La guerre en Iran pourrait freiner la dynamique économique mondiale cette année et entraîner une croissance inférieure à celle de 2025, a prévenu mardi le Fonds monétaire international.
Le FMI a abaissé sa prévision de croissance mondiale pour 2026 à 3,1 %, contre 3,3 % en janvier. Le taux de croissance attendu ralentira par rapport à une expansion de 3,4 % en 2025.
Les attaques américaines et israéliennes contre l’Iran, ainsi que le blocus iranien du détroit d’Ormuz et les représailles contre les raffineries et autres infrastructures énergétiques des pays voisins, ont provoqué une forte hausse des prix du pétrole et du gaz dans le monde entier.
En conséquence, le FMI a relevé ses prévisions d’inflation mondiale cette année à 4,4 %, contre 4,1 % en 2025, et par rapport aux 3,8 % attendus cette année en janvier.
Avant la guerre, l’économie mondiale avait fait preuve d’une résilience remarquable face aux politiques protectionnistes du président Donald Trump, qui a érigé un mur de taxes à l’importation autour de la plus grande économie du monde et d’un marché autrefois largement ouvert aux importations. Les dégâts n’ont pas été aussi importants qu’on le craignait, en partie parce que les tarifs douaniers imposés par le président Trump l’année dernière étaient inférieurs à ceux initialement annoncés.
Un boom technologique caractérisé par d’énormes investissements dans les centres de données et l’intelligence artificielle, associé à une productivité accrue, a renforcé l’économie mondiale.
« Les guerres au Moyen-Orient ont stoppé cette dynamique », a déclaré Pierre-Olivier Grinchat, économiste en chef du FMI, dans un article de blog accompagnant les dernières Perspectives de l’économie mondiale du Fonds.
Les prévisions du FMI partent du principe que le conflit dans le golfe Persique sera de courte durée et que les prix de l’énergie augmenteront « modérément de 19 % » cette année.
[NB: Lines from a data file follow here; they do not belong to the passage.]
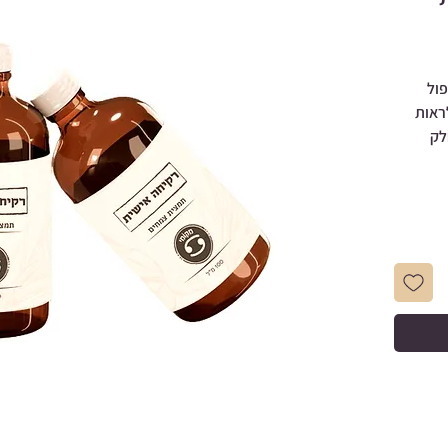
ול
ראות
לק
 עבורך
ותרפיים,
 כבד,
מחים
לייעץ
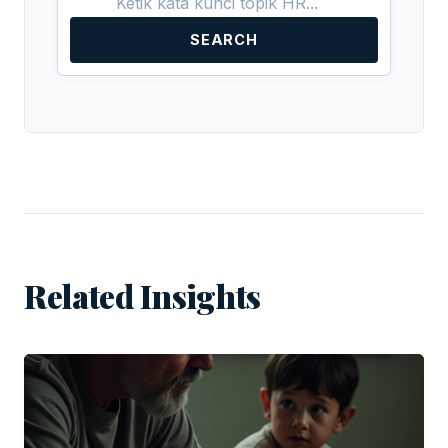
SEARCH
Related Insights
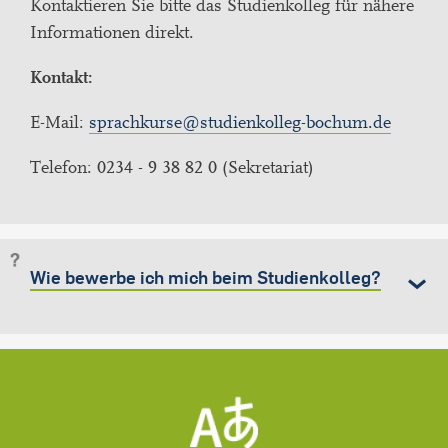
Kontaktieren Sie bitte das Studienkolleg für nähere
Informationen direkt.
Kontakt:
E-Mail:
sprachkurse@studienkolleg-bochum.de
Telefon: 0234 - 9 38 82 0 (Sekretariat)
Wie bewerbe ich mich beim Studienkolleg?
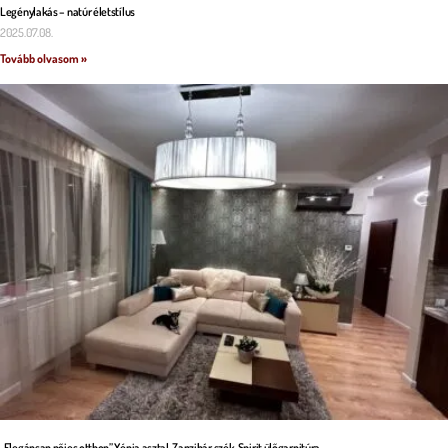
Legénylakás – natúr életstílus
2025.07.08.
Tovább olvasom »
„Elegánsan nőies otthon” Xénia asztal, Zanzibár szék, Spirit ülőgarnitúra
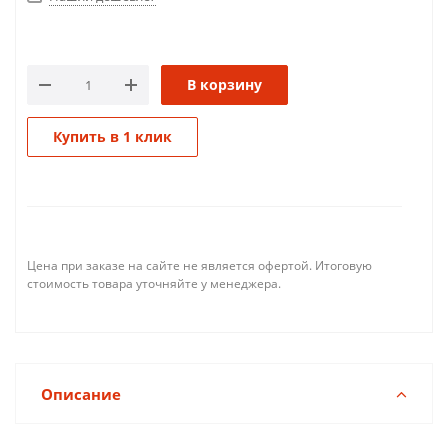
В корзину
Купить в 1 клик
Цена при заказе на сайте не является офертой. Итоговую
стоимость товара уточняйте у менеджера.
Описание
Les choses pourraient empirer. Dans un « scénario grave » dans lequel les chocs énergétiques se propageraient jusqu’à l’année prochaine et où les banques centrales seraient obligées de relever les taux d’intérêt pour lutter contre l’inflation, la croissance mondiale pourrait chuter à 2 % en 2026 et 2027. « Malgré les récentes nouvelles d’un cessez-le-feu temporaire, certains dégâts ont déjà été causés et les risques de baisse restent élevés », a écrit Grincha.
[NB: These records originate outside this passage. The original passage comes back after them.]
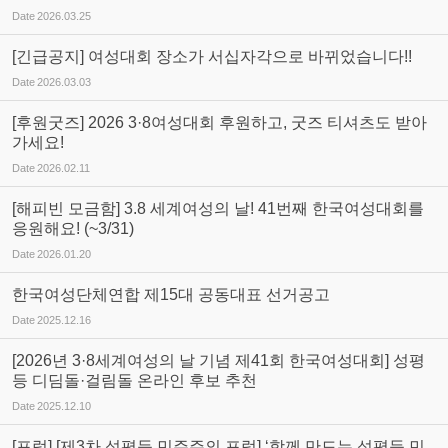
Date
2026.03.25
[긴급공지] 여성대회 장소가 서십자각으로 바뀌었습니다!!
Date
2026.03.03
[후원굿즈] 2026 3·8여성대회 후원하고, 굿즈 티셔츠도 받아
가세요!
Date
2026.02.11
[해피빈 모금함] 3.8 세계여성의 날! 41번째 한국여성대회를
응원해요! (~3/31)
Date
2026.01.20
한국여성단체연합 제15대 공동대표 선거공고
Date
2025.12.16
[2026년 3·8세계여성의 날 기념 제41회 한국여성대회] 성평
등 디딤돌·걸림돌 온라인 후보 추천
Date
2025.12.10
[포럼] [제3차 성평등 민주주의 포럼] ‘함께 만드는 성평등 민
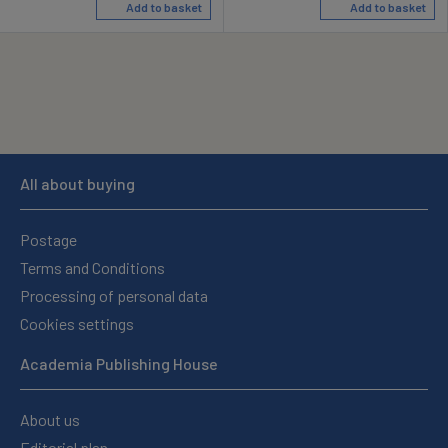
Add to basket
Add to basket
All about buying
Postage
Terms and Conditions
Processing of personal data
Cookies settings
Academia Publishing House
About us
Editorial plan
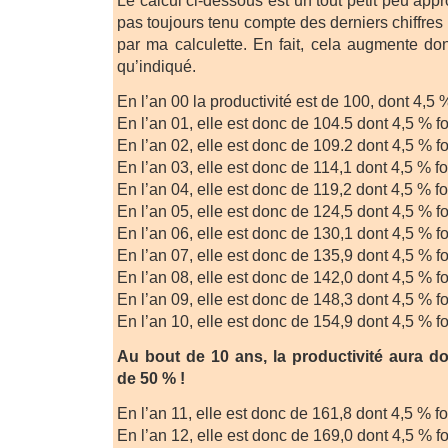
Le calcul ci-dessous est un tout petit peu appr
pas toujours tenu compte des derniers chiffres
par ma calculette. En fait, cela augmente do
qu’indiqué.
En l’an 00 la productivité est de 100, dont 4,5 
En l’an 01, elle est donc de 104.5 dont 4,5 % fo
En l’an 02, elle est donc de 109.2 dont 4,5 % fo
En l’an 03, elle est donc de 114,1 dont 4,5 % fo
En l’an 04, elle est donc de 119,2 dont 4,5 % fo
En l’an 05, elle est donc de 124,5 dont 4,5 % fo
En l’an 06, elle est donc de 130,1 dont 4,5 % f
En l’an 07, elle est donc de 135,9 dont 4,5 % fo
En l’an 08, elle est donc de 142,0 dont 4,5 % f
En l’an 09, elle est donc de 148,3 dont 4,5 % f
En l’an 10, elle est donc de 154,9 dont 4,5 % f
Au bout de 10 ans, la productivité aura 
de 50 % !
En l’an 11, elle est donc de 161,8 dont 4,5 % fo
En l’an 12, elle est donc de 169,0 dont 4,5 % fo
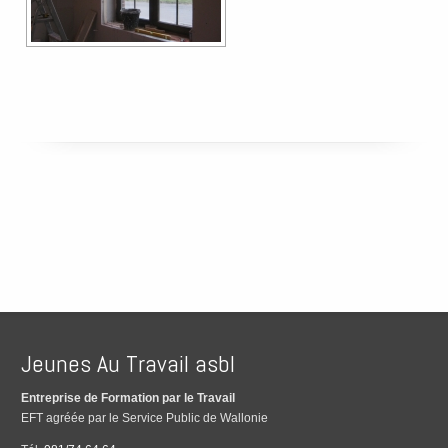
Jeunes Au Travail asbl
Entreprise de Formation par le Travail
EFT agréée par le Service Public de Wallonie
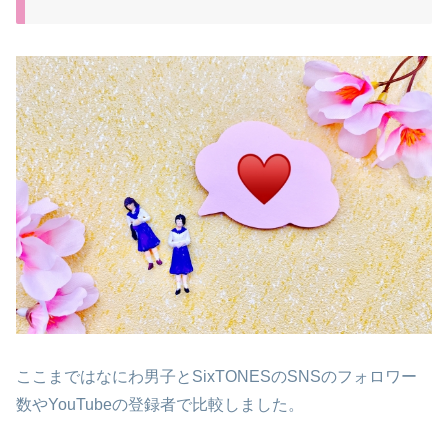
ここまではなにわ男子とSixTONESのSNSのフォロワー
数やYouTubeの登録者で比較しました。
Le fonds a légèrement révisé à la baisse sa prévision de croissance américaine pour cette année, à 2,3 %. Le FMI s’attend à ce que les 21 pays européens partageant la monnaie unique, durement touchés par la flambée des prix du gaz naturel, connaissent une croissance de 1,1 % cette année, contre 1,4 % en 2025.
Les plus durement touchés seront probablement les pays pauvres et très endettés qui importent de l’énergie et ne peuvent pas se permettre d’amortir leur économie avec une augmentation des dépenses publiques ou des réductions d’impôts. Le FMI, par exemple, a fortement réduit sa prévision de croissance pour l’Afrique subsaharienne cette année, à 4,3 % contre 4,6 % attendu en janvier.
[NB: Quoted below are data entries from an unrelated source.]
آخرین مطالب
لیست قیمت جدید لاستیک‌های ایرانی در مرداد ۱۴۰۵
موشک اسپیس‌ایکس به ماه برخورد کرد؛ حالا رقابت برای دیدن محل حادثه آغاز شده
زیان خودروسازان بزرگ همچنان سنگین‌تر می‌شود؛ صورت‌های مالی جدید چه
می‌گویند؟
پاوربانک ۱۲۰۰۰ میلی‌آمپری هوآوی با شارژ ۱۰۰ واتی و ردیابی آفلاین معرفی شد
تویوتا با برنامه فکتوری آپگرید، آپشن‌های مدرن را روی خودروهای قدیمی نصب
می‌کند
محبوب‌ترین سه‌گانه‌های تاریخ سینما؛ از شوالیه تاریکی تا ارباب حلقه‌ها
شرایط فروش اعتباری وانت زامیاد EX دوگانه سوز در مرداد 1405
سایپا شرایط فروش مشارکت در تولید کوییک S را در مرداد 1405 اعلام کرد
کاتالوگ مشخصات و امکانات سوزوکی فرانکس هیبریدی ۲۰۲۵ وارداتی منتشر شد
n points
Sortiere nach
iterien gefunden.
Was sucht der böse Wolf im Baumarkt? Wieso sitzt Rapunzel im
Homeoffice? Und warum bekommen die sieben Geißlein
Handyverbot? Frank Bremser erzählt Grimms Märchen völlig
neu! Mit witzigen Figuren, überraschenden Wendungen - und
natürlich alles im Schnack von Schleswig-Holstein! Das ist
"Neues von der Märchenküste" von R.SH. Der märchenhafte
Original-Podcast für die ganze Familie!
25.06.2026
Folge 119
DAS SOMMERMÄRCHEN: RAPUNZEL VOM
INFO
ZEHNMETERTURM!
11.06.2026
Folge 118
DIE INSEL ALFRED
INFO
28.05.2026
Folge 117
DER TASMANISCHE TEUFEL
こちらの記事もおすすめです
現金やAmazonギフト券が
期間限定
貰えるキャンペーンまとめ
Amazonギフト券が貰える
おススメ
La Russie, exportateur d’énergie qui devrait bénéficier de la flambée des prix, est l’un des gagnants du conflit. Le FMI a révisé à la hausse ses perspectives pour l’économie russe, qui a été durement touchée par les sanctions suite à l’invasion de l’Ukraine en 2022, à un taux encore modeste de 1,1 %.
Pendant ce temps, le président de la Banque nationale d’Ukraine s’efforce de maintenir la guerre menée par la Russie dans son pays au centre des négociations entre les dirigeants économiques mondiaux. Mais dans une interview avec des journalistes lundi, Andriy Pishny a souligné à quel point la flambée des prix du pétrole provoquée par la guerre en Iran nuit à son pays.
Par l’intermédiaire d’un interprète, il a déclaré que le taux d’inflation annuel de l’Ukraine avait atteint 7,9 % en mars, bien au-dessus des attentes de 7 %, principalement en raison de la hausse des coûts du carburant. Il a estimé que les prix du carburant pourraient faire augmenter l’inflation annuelle de 1,5 à 2,8 points de pourcentage.
Pyshny a déclaré que la guerre en cours avec la Russie, qui bombarde l’Ukraine toutes les trois à quatre minutes en moyenne, pourrait également augmenter les coûts des engrais et de production dans une économie en quête de prix stables.
« Nous marchons sur le fil du rasoir », a-t-il déclaré à propos d’une mission compliquée par des facteurs externes.
Le FMI est l’institution de prêt de 191 pays et œuvre à promouvoir la croissance économique et la stabilité financière et à réduire la pauvreté mondiale.